Post by Angel » Mon Aug 19, 2019 7:41 pm

Guest wrote:
Mon Aug 19, 2019 7:15 pm

I didn't want to out this on a public forum, but at this point, I'm desperate. And if I want good advice, I need to tell the truth. When I say reciprocation, I mean there has been true reciprocation: mutual disclosure, professions of love, sharing deep secrets, breakfasts, lunches, and dinners out, travel, stuff in hotel rooms, lamenting over what can never be.......yeah. Seems a bit much for a sales pitch, right? But I guess you never know what lengths people will go to for a sale, if they think it's what you want.
I'm still not sure, although my LO swears the feelings are genuine.

I call it a friendship. But maybe it is a really pathetic, sad affair.
I’m guessing you and Limberman are one and the same?

And now I realize that you are in the same spot I was a few weeks ago. But I realized that I wasn’t willing to sacrifice my marriage for this intense affair I was having with my friend, which went as far as planning to run away together. Sounds so stupid to even put it in writing, now that the limerence fog is dissipating.

I believe my LO’s feelings for me are genuine. But like Cookie said, a true friendship wouldn’t make me lose my mind and go through all these mental, emotional gymnastics to manage.

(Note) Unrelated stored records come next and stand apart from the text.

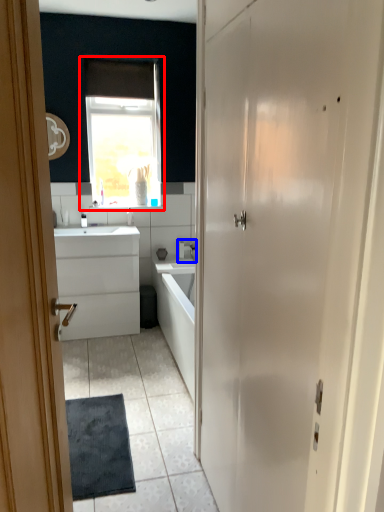
Question: Among these objects, which one is farthest to the camera, window (highlighted by a red box) or tap (highlighted by a blue box)?

Choices:
 (A) window
 (B) tap

Answer: (B)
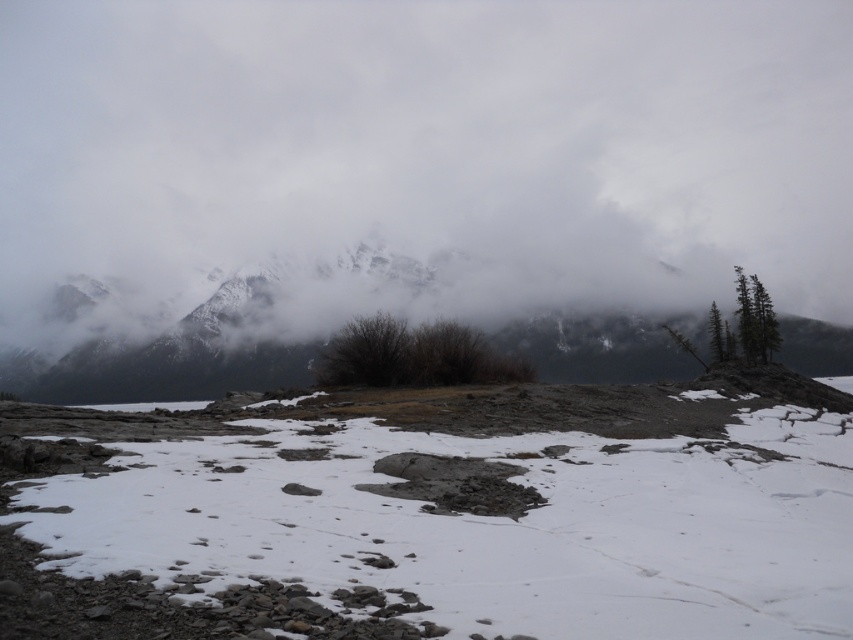
You are an airplane passenger looking out the window and see the white fluffy cloud at upper center and the green matte tree at right. Which object is higher in the sky?

The white fluffy cloud at upper center is higher in the sky than the green matte tree at right because it is positioned over the tree.

You are standing at the point with coordinates point (669, 330) and want to walk towards the mountain range in the background. Is the point (288, 214) blocking your path?

Point (288, 214) is behind point (669, 330), so it is not blocking your path.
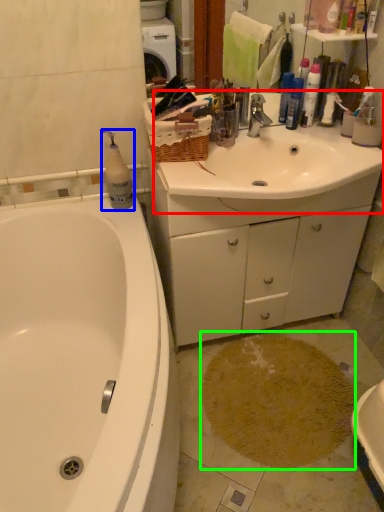
Question: Based on their relative distances, which object is nearer to sink (highlighted by a red box)? Choose from cleaning product (highlighted by a blue box) and stain (highlighted by a green box).

Choices:
 (A) cleaning product
 (B) stain

Answer: (A)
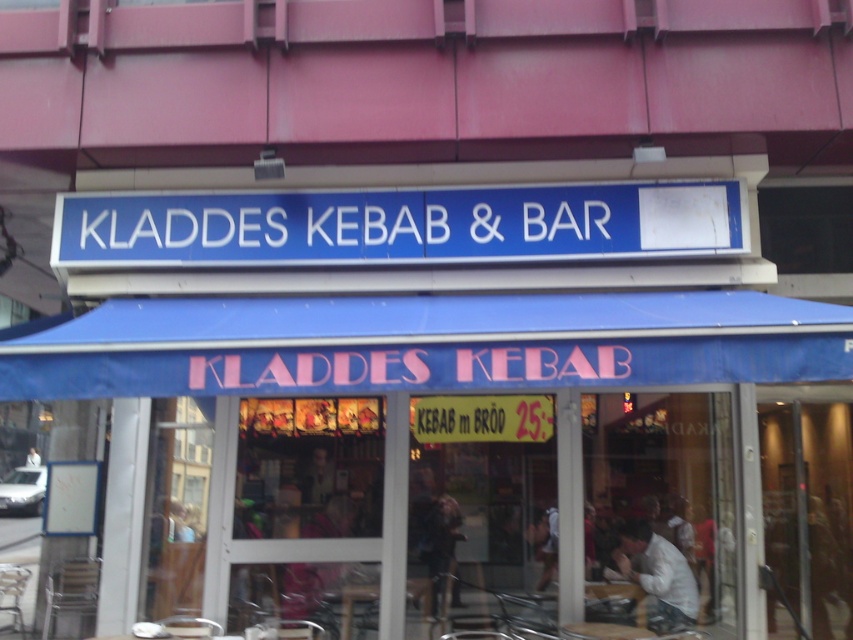
Question: Does blue fabric canopy at center have a smaller size compared to blue plastic sign at center?

Choices:
 (A) yes
 (B) no

Answer: (B)

Question: Is blue fabric canopy at center below blue plastic sign at center?

Choices:
 (A) no
 (B) yes

Answer: (B)

Question: Which point is closer to the camera?

Choices:
 (A) (482, 202)
 (B) (264, 356)

Answer: (B)

Question: Where is blue fabric canopy at center located in relation to blue plastic sign at center in the image?

Choices:
 (A) right
 (B) left

Answer: (A)

Question: Among these objects, which one is nearest to the camera?

Choices:
 (A) blue plastic sign at center
 (B) blue fabric canopy at center

Answer: (B)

Been NC for about 2 weeks, and to be truthful, it’s been incredibly painful to the point I have been pretty non-functional. And he’s thrown everything at me - anger, guilt, shame, pleading, ultimatums - as I scrambled to block all my emails and other SM platforms. But you are definitely in a more challenging situation because I don’t work with my LO, he’s in another state, and it will be pretty easy to avoid him in the professional (and friend) circles we have.